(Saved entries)

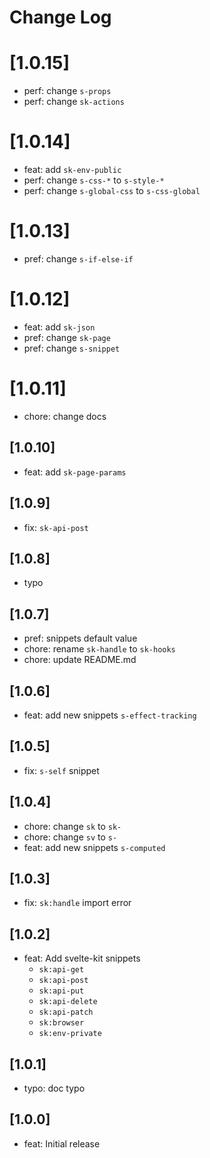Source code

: # Change Log

# [1.0.15]

- perf: change `s-props`
- perf: change `sk-actions`

# [1.0.14]

- feat: add `sk-env-public`
- perf: change `s-css-*` to `s-style-*`
- perf: change `s-global-css` to `s-css-global`

# [1.0.13]

- pref: change `s-if-else-if`

# [1.0.12]

- feat: add `sk-json`
- pref: change `sk-page`
- pref: change `s-snippet`

# [1.0.11]

- chore: change docs

## [1.0.10]

- feat: add `sk-page-params`

## [1.0.9]

- fix: `sk-api-post`

## [1.0.8]

- typo

## [1.0.7]

- pref: snippets default value
- chore: rename `sk-handle` to `sk-hooks`
- chore: update README.md

## [1.0.6]

- feat: add new snippets `s-effect-tracking`

## [1.0.5]

- fix: `s-self` snippet

## [1.0.4]

- chore: change `sk` to `sk-`
- chore: change `sv` to `s-`
- feat: add new snippets `s-computed`

## [1.0.3]

- fix: `sk:handle` import error

## [1.0.2]

- feat: Add svelte-kit snippets
  - `sk:api-get`
  - `sk:api-post`
  - `sk:api-put`
  - `sk:api-delete`
  - `sk:api-patch`
  - `sk:browser`
  - `sk:env-private`

## [1.0.1]

- typo: doc typo

## [1.0.0]

- feat: Initial release
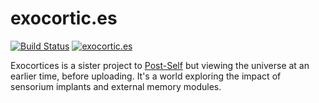 # exocortic.es

[![Build Status](https://travis-ci.org/post-self/exocortic.es.svg?branch=master)](https://travis-ci.org/post-self/exocortic.es)
[![exocortic.es](https://img.shields.io/website-up-down-green-red/http/exocortic.es.svg)](http://exocortic.es)

Exocortices is a sister project to [Post-Self](http://post-self.io) but viewing the universe at an earlier time, before uploading. It's a world exploring the impact of sensorium implants and external memory modules.
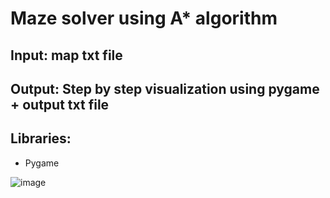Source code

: # Maze solver using A* algorithm
## Input: map txt file
## Output: Step by step visualization using pygame + output txt file
## Libraries: 
- Pygame

![image](https://drive.google.com/uc?export=view&id=1dQSYpoYXkylcuEX0xB8xAhMn2Gg0XWEv)

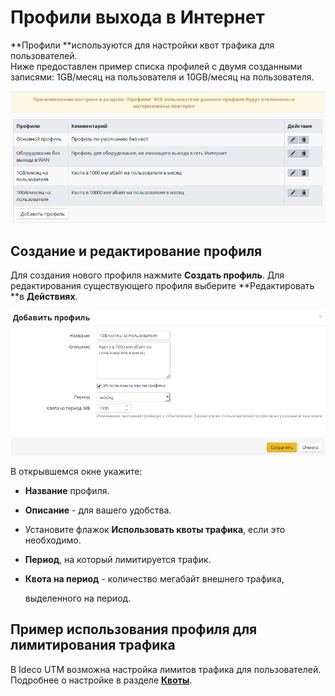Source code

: # Профили выхода в Интернет

**Профили **используются для настройки квот трафика для пользователей.\
Ниже предоставлен пример списка профилей с двумя созданными записями: 1GB/месяц на пользователя и 10GB/месяц на пользователя.

![](../.gitbook/assets/6586778.png)

## Создание и редактирование профиля

Для создания нового профиля нажмите **Создать профиль**. Для редактирования существующего профиля выберите **Редактировать **в **Действиях**.

![](../.gitbook/assets/6586780.png)

В открывшемся окне укажите:

* **Название** профиля.
* **Описание** - для вашего удобства.
* Установите флажок **Использовать квоты трафика**, если это необходимо.
* **Период**, на который лимитируется трафик.
*   **Квота на период** - количество мегабайт внешнего трафика,

    выделенного на период.

## Пример использования профиля для лимитирования трафика

В Ideco UTM возможна настройка лимитов трафика для пользователей. Подробнее о настройке в разделе [**Квоты**](../access-rules/quotas.md).
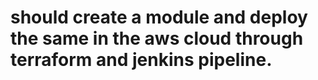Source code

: # should create a module and deploy the same in the aws cloud through terraform and jenkins pipeline.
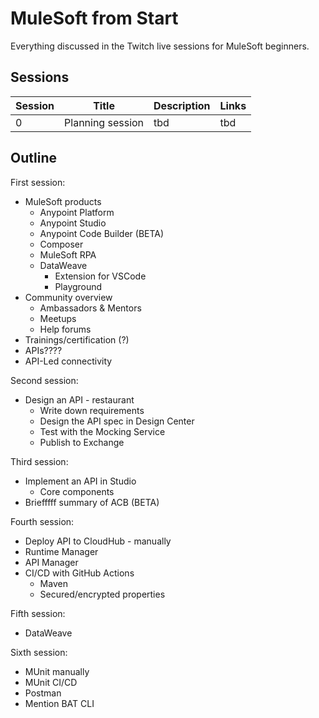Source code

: # MuleSoft from Start

Everything discussed in the Twitch live sessions for MuleSoft beginners.

## Sessions

| Session | Title | Description | Links
| - | - | - | - |
| 0 | Planning session | tbd | tbd

## Outline

First session:
- MuleSoft products
    - Anypoint Platform
    - Anypoint Studio
    - Anypoint Code Builder (BETA)
    - Composer
    - MuleSoft RPA
    - DataWeave
        - Extension for VSCode
        - Playground
- Community overview
    - Ambassadors & Mentors
    - Meetups
    - Help forums
- Trainings/certification (?)
- APIs????
- API-Led connectivity

Second session:
- Design an API - restaurant
    - Write down requirements
    - Design the API spec in Design Center
    - Test with the Mocking Service
    - Publish to Exchange

Third session:
- Implement an API in Studio
    - Core components
- Briefffff summary of ACB (BETA)

Fourth session:
- Deploy API to CloudHub - manually
- Runtime Manager
- API Manager
- CI/CD with GitHub Actions
    - Maven
    - Secured/encrypted properties

Fifth session:
- DataWeave

Sixth session:
- MUnit manually
- MUnit CI/CD
- Postman
- Mention BAT CLI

- Goal of the exercise -
Rewrite everything in the listing from the line containing "MuleSoft from Start" down to the line containing "- API-Led connectivity", putting "Discussion forums" wherever "Help forums" appears and leaving all else unchanged.

- Answer -
: # MuleSoft from Start

Everything discussed in the Twitch live sessions for MuleSoft beginners.

## Sessions

| Session | Title | Description | Links
| - | - | - | - |
| 0 | Planning session | tbd | tbd

## Outline

First session:
- MuleSoft products
    - Anypoint Platform
    - Anypoint Studio
    - Anypoint Code Builder (BETA)
    - Composer
    - MuleSoft RPA
    - DataWeave
        - Extension for VSCode
        - Playground
- Community overview
    - Ambassadors & Mentors
    - Meetups
    - Discussion forums
- Trainings/certification (?)
- APIs????
- API-Led connectivity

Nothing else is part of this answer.